▸ **TASK INSTRUCTIONS**
Could you give again exactly, and only, the lines from the one holding "Olympic 7.50" through the end of the data, both ends included, with pictures left out?

▸ **Dataset entries**
·····

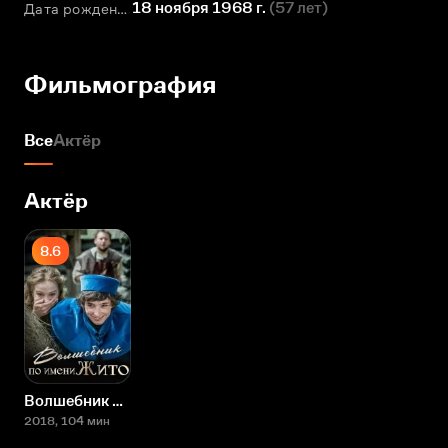
18 ноября 1968 г.
(
57 лет
)
Дата рождения
Фильмография
Все
Актёр
Актёр
8.6
Волшебник по имени Жито
2018
, 104 мин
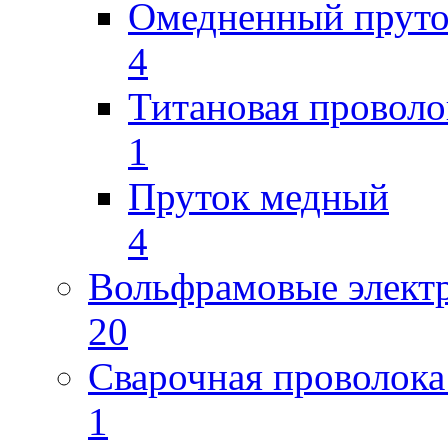
Омедненный прут
4
Титановая проволо
1
Пруток медный
4
Вольфрамовые элект
20
Сварочная проволока
1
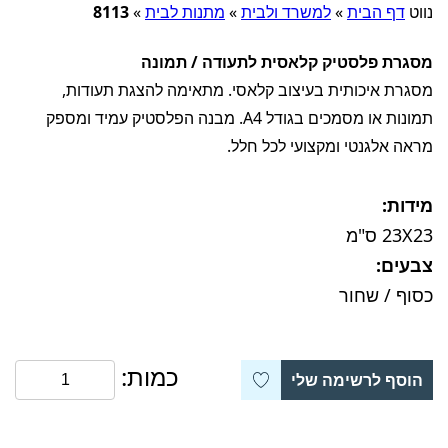
נווט
דף הבית
»
למשרד ולבית
»
מתנות לבית
»
8113
מסגרת פלסטיק קלאסית לתעודה / תמונה
‏מסגרת איכותית בעיצוב קלאסי. מתאימה להצגת תעודות,
תמונות או מסמכים בגודל A4. מבנה הפלסטיק עמיד ומספק
מראה אלגנטי ומקצועי לכל חלל.
מידות:
23X23 ס"מ
צבעים:
כסוף / שחור
כמות:
הוסף לרשימה שלי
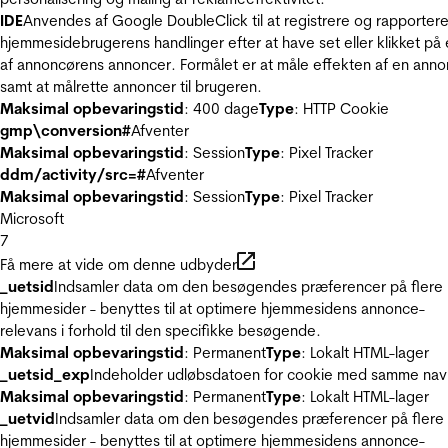
IDE
Anvendes af Google DoubleClick til at registrere og rapporter
hjemmesidebrugerens handlinger efter at have set eller klikket på
af annoncørens annoncer. Formålet er at måle effekten af en ann
samt at målrette annoncer til brugeren.
Maksimal opbevaringstid
: 400 dage
Type
: HTTP Cookie
gmp\conversion#
Afventer
Maksimal opbevaringstid
: Session
Type
: Pixel Tracker
ddm/activity/src=#
Afventer
Maksimal opbevaringstid
: Session
Type
: Pixel Tracker
Microsoft
7
Få mere at vide om denne udbyder
_uetsid
Indsamler data om den besøgendes præferencer på flere
hjemmesider - benyttes til at optimere hjemmesidens annonce-
relevans i forhold til den specifikke besøgende.
Maksimal opbevaringstid
: Permanent
Type
: Lokalt HTML-lager
_uetsid_exp
Indeholder udløbsdatoen for cookie med samme nav
Maksimal opbevaringstid
: Permanent
Type
: Lokalt HTML-lager
_uetvid
Indsamler data om den besøgendes præferencer på flere
hjemmesider - benyttes til at optimere hjemmesidens annonce-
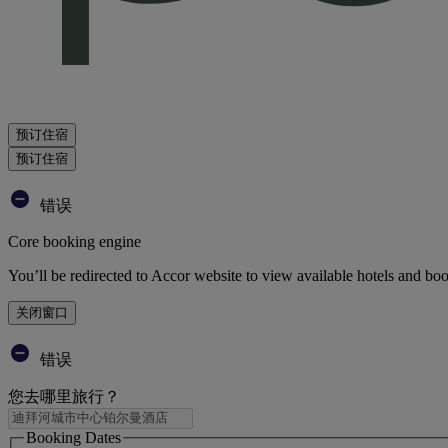
预订住宿
预订住宿
错误
Core booking engine
You’ll be redirected to Accor website to view available hotels and bo
关闭窗口
错误
您去哪里旅行？
Booking Dates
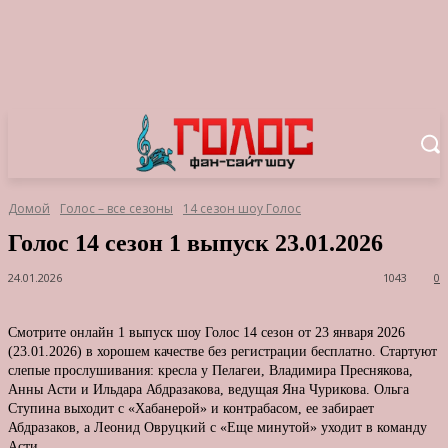
Домой
Голос – все сезоны
14 сезон шоу Голос
Голос 14 сезон 1 выпуск 23.01.2026
24.01.2026
1043
0
Смотрите онлайн 1 выпуск шоу Голос 14 сезон от 23 января 2026
(23.01.2026) в хорошем качестве без регистрации бесплатно. Стартуют
слепые прослушивания: кресла у Пелагеи, Владимира Преснякова,
Анны Асти и Ильдара Абдразакова, ведущая Яна Чурикова. Ольга
Ступина выходит с «Хабанерой» и контрабасом, ее забирает
Абдразаков, а Леонид Овруцкий с «Еще минутой» уходит в команду
Асти.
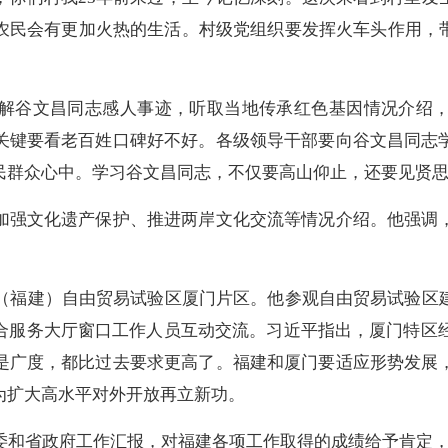
农民会有更加火热的生活。村级党组织要发挥火车头作用，带
谷文昌同志感人事迹，听取当地传承红色基因情况介绍，
关键要看老百姓口碑好不好。各级领导干部要向谷文昌同志
民群众心中。学习谷文昌同志，不仅要高山仰止，还要见贤
强文化遗产保护、推进两岸文化交流等情况介绍。他强调，
福建）自由贸易试验区厦门片区。他参观自由贸易试验区
合服务大厅窗口工作人员互动交流。习近平指出，厦门特区经
是广度，都比过去要求更高了。福建和厦门要适应形势发展
为扩大高水平对外开放再立新功。
和省政府工作汇报，对福建各项工作取得的成绩给予肯定，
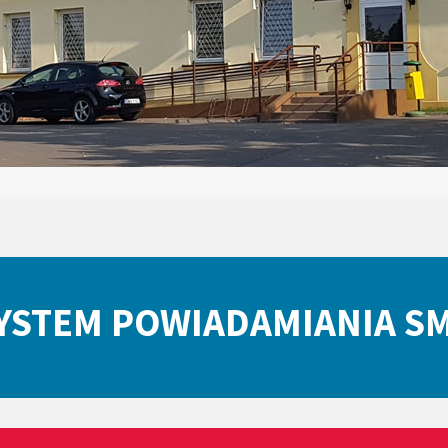
YSTEM POWIADAMIANIA S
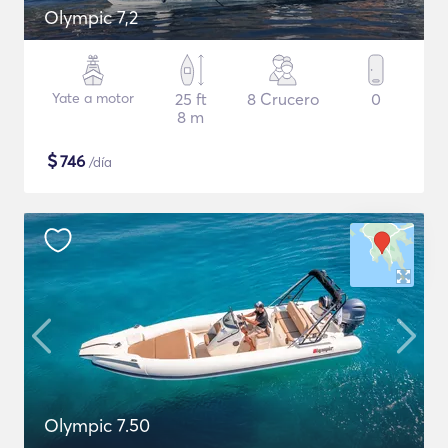
Olympic 7,2
Yate a motor
25 ft
8 Crucero
0
8 m
$
746
/día
Olympic 7.50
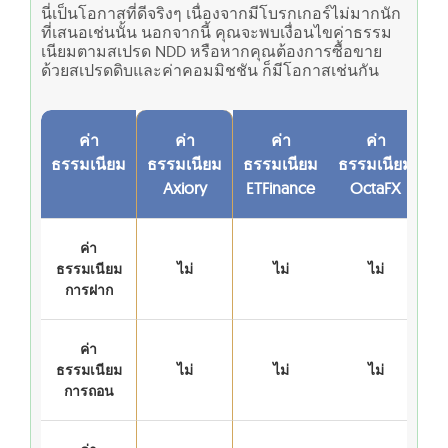
นี่เป็นโอกาสที่ดีจริงๆ เนื่องจากมีโบรกเกอร์ไม่มากนัก
ที่เสนอเช่นนั้น นอกจากนี้ คุณจะพบเงื่อนไขค่าธรรม
เนียมตามสเปรด NDD หรือหากคุณต้องการซื้อขาย
ด้วยสเปรดดิบและค่าคอมมิชชัน ก็มีโอกาสเช่นกัน
ค่า
ค่า
ค่า
ค่า
ธรรมเนียม
ธรรมเนียม
ธรรมเนียม
ธรรมเนียม
Axiory
ETFinance
OctaFX
ค่า
ธรรมเนียม
ไม่
ไม่
ไม่
การฝาก
ค่า
ธรรมเนียม
ไม่
ไม่
ไม่
การถอน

·····

▸ **ANSWER FOR THIS EXERCISE**
Olympic 7.50
นี่เป็นโอกาสที่ดีจริงๆ เนื่องจากมีโบรกเกอร์ไม่มากนัก
ที่เสนอเช่นนั้น นอกจากนี้ คุณจะพบเงื่อนไขค่าธรรม
เนียมตามสเปรด NDD หรือหากคุณต้องการซื้อขาย
ด้วยสเปรดดิบและค่าคอมมิชชัน ก็มีโอกาสเช่นกัน
ค่า
ค่า
ค่า
ค่า
ธรรมเนียม
ธรรมเนียม
ธรรมเนียม
ธรรมเนียม
Axiory
ETFinance
OctaFX
ค่า
ธรรมเนียม
ไม่
ไม่
ไม่
การฝาก
ค่า
ธรรมเนียม
ไม่
ไม่
ไม่
การถอน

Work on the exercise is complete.